1 minute read
Targets, metrics and performance
Pillars of carbon management and climate change
Given our scenarios and strategy, our actions related to carbon management and climate change are based on three pillars:
1. Carbon quantification and transparency
2.
Resilience of our position in fossil facing the low-carbon transition
3. Strengthening our skills to create value in a low-carbon economy
Carbon quantification and transparency
Our decisions today affect carbon performance and value generation in the short, medium, and long term. We strive to ensure that the risks and opportunities of climate change are adequately captured in our scenarios, quantified, and considered in our choices. Our goal is to promote sustainability and resilience in our business, which entails ongoing efforts to improve continuously our decision-making processes. We embrace carbon transparency and highlight our support for the TCFD (Task Force on Climate-related Financial Disclosures) and the adoption of external references of disclosure and performance like the Sustainability Accounting Standards Board (SASB), IPIECA, Global Reporting Initiative (GRI) and International Association of Oil & Gas Producers (IOGP).
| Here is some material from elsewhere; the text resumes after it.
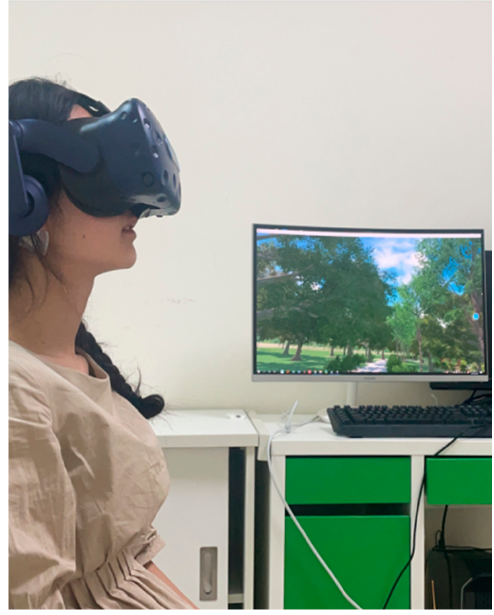
Figure 12. Experiment scene schematic 2.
Resilience of our position in fossil facing the low-carbon transition
The Oil and Gas industry supplies more than half of the primary energy consumed worldwide, meeting the needs of mobility, industrial production, residential cooking and heating, and electricity generation. Our scenarios indicate that oil and gas will remain in the world’s energy matrix over the next few decades, albeit in decreasing volumes. In 2021, the sector’s share exceeded 55% of the total supply of primary energy (bp Statistical Review of World Energy, 2022), and products meet this demand with widely varying carbon performance.
Our priority is to operate at low costs and with superior emissions performance, safeguarding the competitiveness of our oil in world markets in a scenario of slowdown and subsequent contraction in demand. In our understanding, companies will become more competitive in the long-term market the more they can produce at low costs and with lower greenhouse gas (GHG) emissions, thriving in scenarios of low oil prices, carbon pricing, and possible oil differentiation practices based on the GHG emissions intensity in production.
Strengthening our skills to create value in a lowcarbon economy
We recognize that the goals of the Paris Agreement require profound reductions in greenhouse gas emissions and the transformation of the energy supply. Our scenarios point to an unequivocal energy transition, albeit at an uncertain pace. The risks and opportunities are different and depend on the markets, each company’s characteristics, innovation evolution, and public policies.
To strengthen our low-carbon position, we prioritize investment in decarbonizing our operations, developing products with lower carbon intensity and skills for the future. We are advancing in the analysis of possible new businesses that can diversify revenues and reduce exposure to carbon, ensuring the company’s sustainability in the long term.